Ритор продолжал что-то говорить про цветы, но мой взгляд был прикован к двум малышкам. Я не могла точно разглядеть их лица, но видела что у одной волосы были каштановыми, а у другой смоляно-черными. Видела, что сестры очень легко общаются.
- Они очень любят тебя, - вновь ворвался в мое сознание голос Ритора, - я часто отсутствую…по работе, а ты всегда рядом, они к тебе очень привязаны.
- Ритор, что это? – хриплым голосом произнесла я и уставилась в черные глаза парня.
- Это наша с тобой жизнь. Наша жизнь такая, какой она будет, если ты пожелаешь остаться со мной. Если примешь свою жизнь между мирами. Наши дети родятся не такими как мы. Они смогут выходить в мир живых, их жизнь будет просто чуть более….волшебной, - не сразу подобрал слово Ритор, впрочем не скрывая, что эпитет не слишком подходящий.
- Ритор, но как? Это уже существует?
- Нет, не существует. Это лишь раскрутка линии вероятности.
- То есть….
- Нет, это обязательно случится, выбери ты меня. Иного быть не может. Не должно. Поверь мне, тут мы любим друг друга, наши дети очаровательны, у нас есть друзья – тот же Габриэль. У нас есть этот дом, частичка моря, мы иногда обходим правила и выходим в подлунный мир, чтобы сходить в ресторан, а то и отправиться в небольшое путешествие. Так будет длиться долгие годы…»
Вера отказалась от предложения Ритора. Ей было больно расставаться с мечтой, но она предпочла жизнь, которую она создаст своими руками, а не по воле Ритора. Габриэль в подарок за то, что Вера приняла свое земное существование, пообещал ей, что в ее жизни появится кто-то очень важный и скорее чем она думает. Это послужит Вере утешением, хотя ее память все равно будет стерта, словно и не было этих дней, не было Габриэля, Саймона, Ритора.
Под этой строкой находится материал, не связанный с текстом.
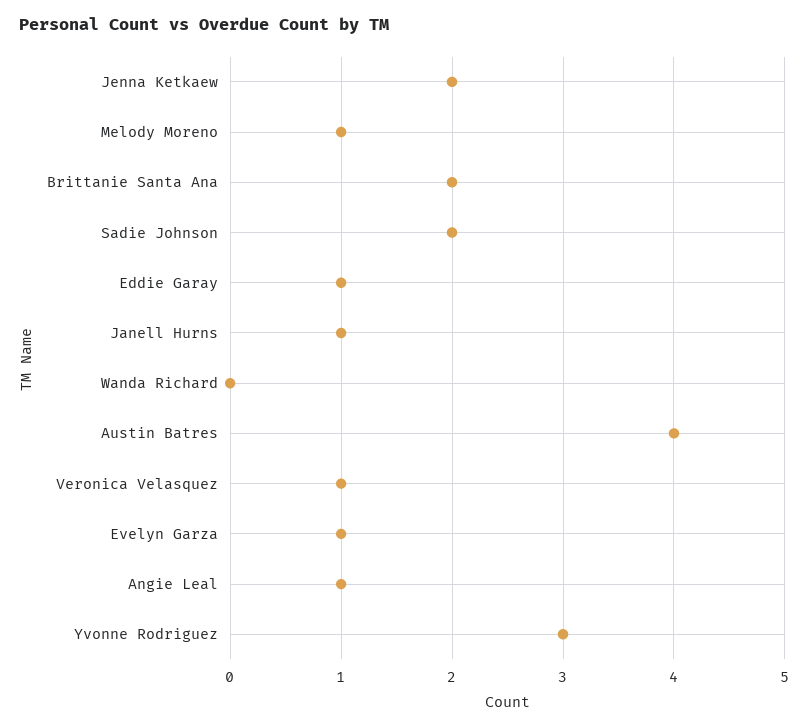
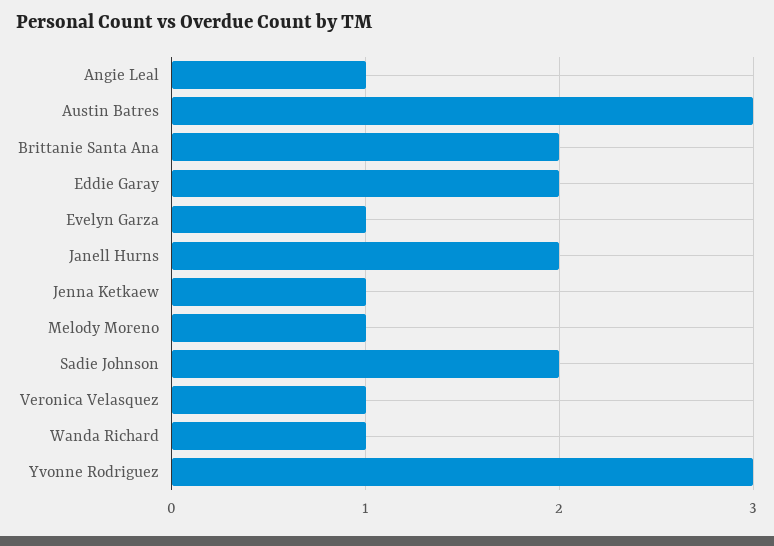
Jenna Ketkaew: 2 -> 1
Eddie Garay: 1 -> 2
Janell Hurns: 1 -> 2
Wanda Richard: 0 -> 1
Austin Batres: 4 -> 3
Вера приходит в себя в больничной палате, на самом деле прошло буквально несколько дней с момента аварии. В палате сидит ее отец и женщина-доктор, которая сделала все, чтобы сохранить Вере жизнь, а за одно руки-ноги.
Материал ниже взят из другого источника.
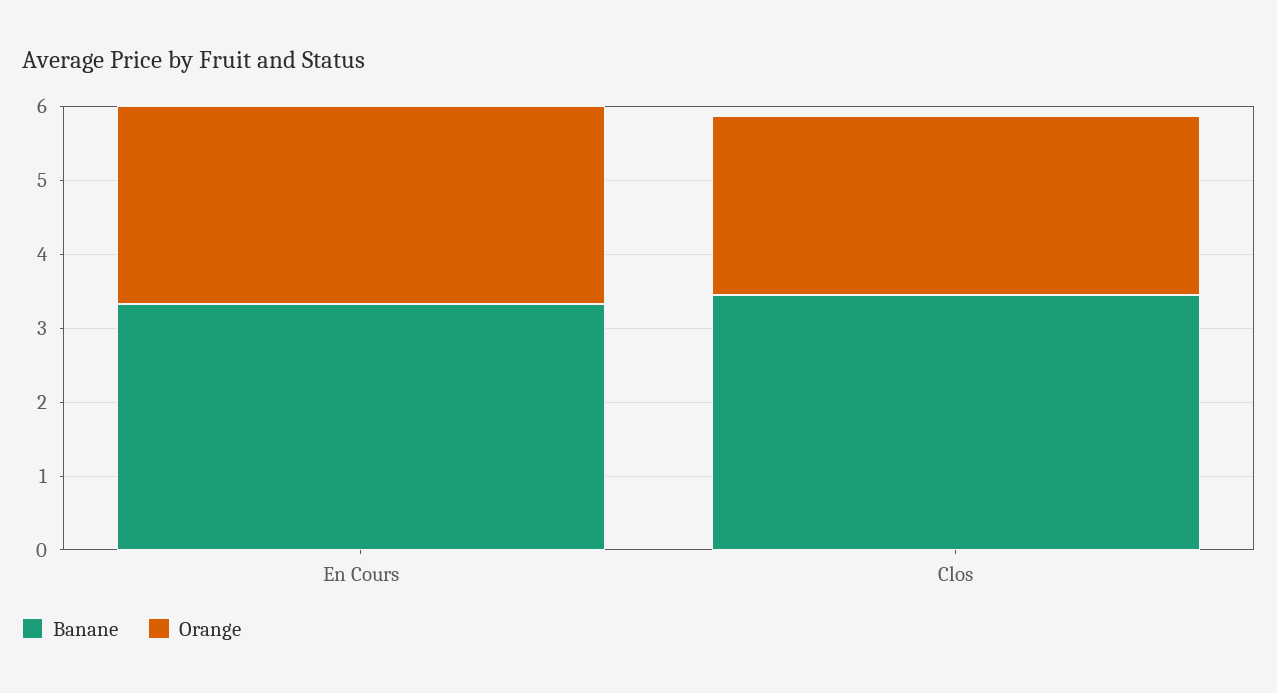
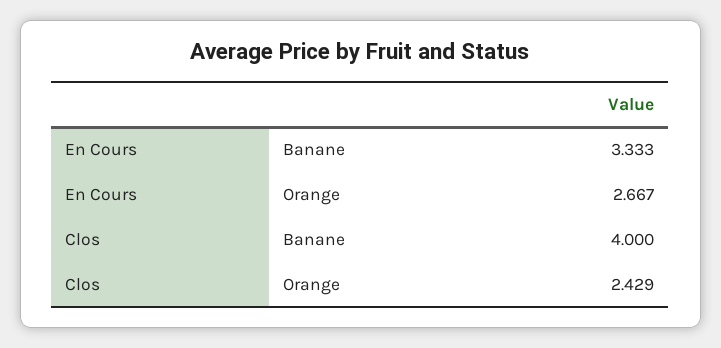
Banane, Clos: 3.4 -> 4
Врача зовут Анджела, и Вера, вглядываясь в лицо доктора понимает, как сильно та похожа и внешне, и по характеру на Светлану – ее мать. Вера испытывает сильное волнение по этому поводу, даже по ошибке называет Анджелу мамой, но все списывают эту ошибку на болезнь, только Вера глубоко в душе знает, что Анджела именно та, кем кажется.
Вскоре Веру выписывают, доктор Анджела продолжает навещать Веру дома, а вскоре оказывается, что у них с Венсаном роман. Венсан не отождествляет Анджелу с умершей женой, но влюбляется в нее и вскоре за этим следует женитьба.
Вера продолжает жить. Она не помнит ничего, что произошло в ее жизни, пока она «спала», из жизни Саймона, Моники и Кида она тоже «испарилась без следа», за то ее помнит Ритор.
Самая финальная сцена должна была изображать именно Ритора, который снова нашел способ пройти в мир Плетельщиц, и сидит на веранде, где он нашел Арвин, а в его руках полотно его собственной судьбы, у которой оборвана нить.